Referendum

Enciclopedia dei ragazzi (2006)

referendum

Stefano De Luca

Deliberazione presa direttamente dai cittadini

Il referendum è il principale strumento di democrazia diretta; con esso il popolo partecipa in prima persona al processo decisionale. Nel 19° secolo era utilizzato solo in Svizzera e negli Stati Uniti; nel corso del 20° secolo è stato inserito nelle costituzioni di altri Stati democratici, per permettere al popolo di pronunciarsi direttamente su questioni costituzionali o legislative

Origine e sviluppi

Il termine referendum nacque in Svizzera, dove le piccole comunità montane praticavano la democrazia diretta, cioè si autogovernavano tramite assemblee alle quali partecipavano tutti i membri della comunità. Quando si tenevano le assemblee cantonali, le comunità vi inviavano i loro delegati, ma questi potevano prendere decisioni soltanto con la riserva ad referendum (cioè «per essere riferite»): quelle decisioni per divenire valide dovevano essere riferite alle rispettive comunità ed essere da queste approvate con una deliberazione collettiva.
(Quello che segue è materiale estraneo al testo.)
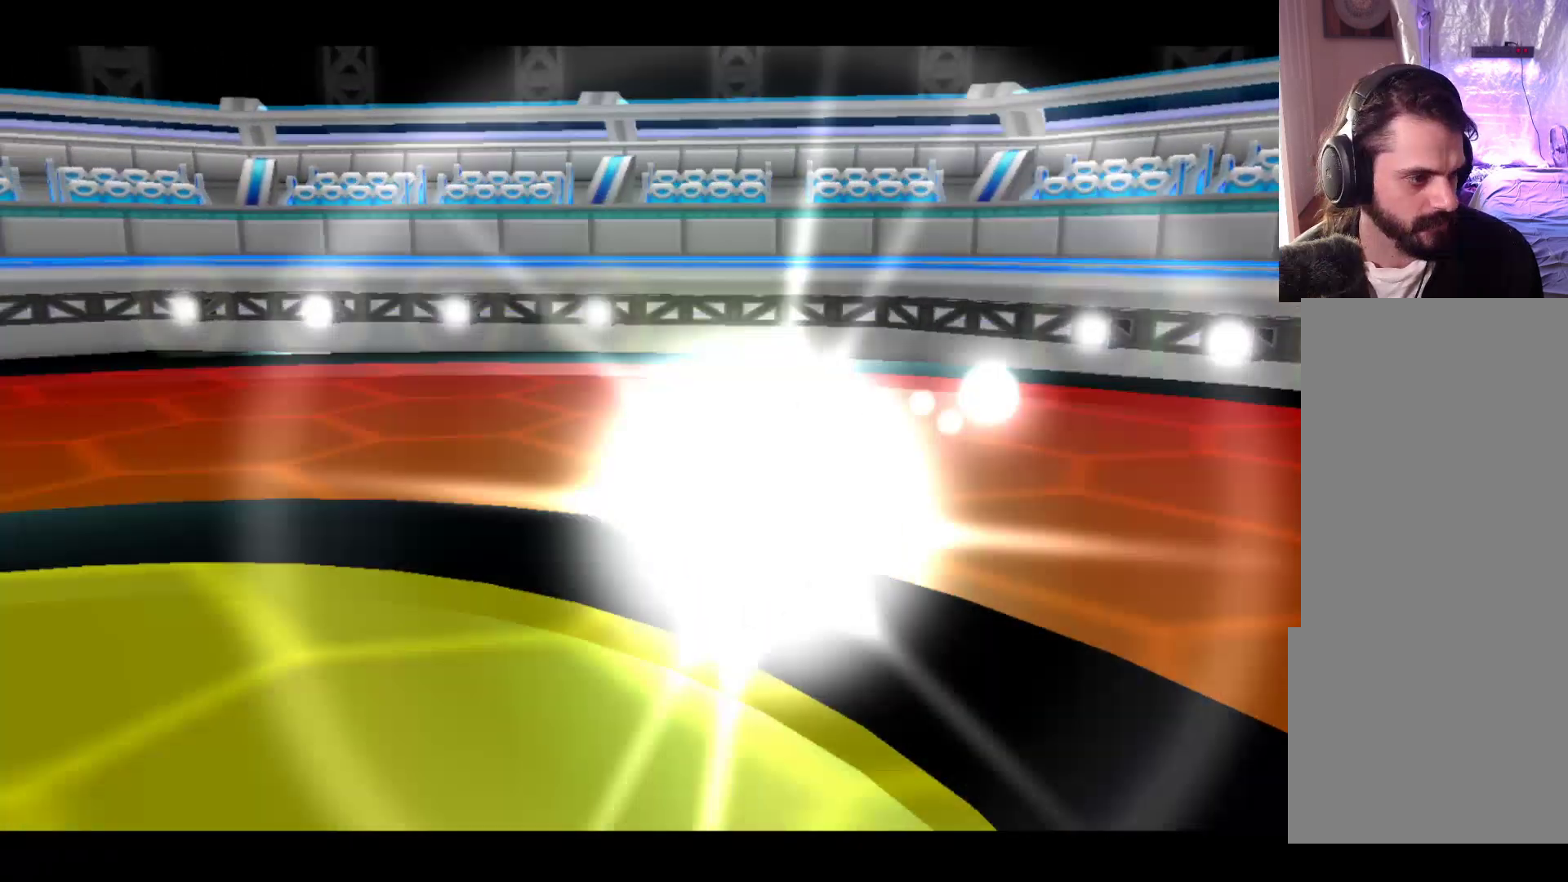
{"buttons": [], "left_stick": "center", "events": []}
In quanto strumento per eccellenza della democrazia diretta, il referendum fu sostenuto dai pensatori democratici – in primo luogo da Jean-Jacques Rousseau, secondo il quale tutte le leggi dovevano essere sottoposte alla ratifica popolare – e criticato dai pensatori liberali (liberalismo), che erano favorevoli al principio della rappresentanza e consideravano il parlamento l’unico luogo adatto per affrontare le complesse questioni di governo.

Nel 19° secolo, il referendum è ancora pressoché assente dalle costituzioni liberali (con le uniche eccezioni della Svizzera e degli Stati Uniti), mentre nel 20° secolo – con la definitiva affermazione del suffragio universale – esso viene inserito nelle costituzioni di altri Stati democratici, per dare modo al popolo di pronunciarsi sulle decisioni prese dai parlamenti in materia legislativa e costituzionale (sia per l’adozione della costituzione sia per la sua modifica).

Il referendum in Italia

Non contemplato dallo Statuto albertino, il referendum venne inserito nella Costituzione repubblicana del 1947, nelle due forme del referendum costituzionale, per eventuali modifiche alla Costituzione, e del referendum abrogativo, relativo alle leggi ordinarie. Tramite referendum, nel nostro ordinamento, si può quindi cancellare – totalmente o parzialmente – una legge esistente, ma non proporne una nuova.

Il referendum costituzionale è obbligatorio, se la modifica della Costituzione viene approvata dal Parlamento a maggioranza semplice; se invece la modifica viene approvata con la maggioranza dei due terzi, il referendum è facoltativo, viene cioè indetto soltanto se lo richiedono 500.000 elettori o 5 consigli regionali.

Quanto al referendum abrogativo, esso fu disciplinato soltanto nel 1970, da una legge (la n. 352) che introdusse alcuni criteri restrittivi. Anzitutto la raccolta delle 500.000 firme deve avvenire in tre mesi (in alternativa sono sufficienti 5 consigli regionali); in secondo luogo, spetta alla Corte costituzionale decidere sull’ammissibilità dei referendum proposti (che non possono riguardare leggi tributarie e di bilancio, di amnistia e indulto e di ratifica dei trattati internazionali). Infine, il referendum abrogativo, a differenza di quello costituzionale, è valido soltanto se si raggiunge il quorum, quando cioè si reca a votare almeno il 50% più uno degli aventi diritto (il che significa che l’astensione può far fallire il referendum).

Dal divorzio alla procreazione assistita

Dal 1974 – cioè dallo storico referendum sul divorzio, richiesto da alcuni movimenti cattolici per abrogare la legge che lo consentiva e conclusosi con la conferma della legge – in Italia vi è stato un uso crescente dei referendum, soprattutto grazie all’iniziativa del movimento radicale, che ha voluto sottoporre al giudizio dei cittadini alcune rilevanti questioni civili e politiche. Tra i referendum più importanti, vanno ricordati quelli sull’aborto (1981), sulla ‘scala mobile’ (cioè sull’adeguamento automatico dei salari all’inflazione, 1985), sulla responsabilità civile dei magistrati e sul nucleare (1987), sul sistema elettorale (1991), sul sistema radiotelevisivo (1995).

Alcuni referendum sono falliti per il mancato raggiungimento del quorum (l’ultimo, nel 2005, sulla procreazione assistita); in altri casi le indicazioni emerse dal voto popolare sono state vanificate da successive norme legislative.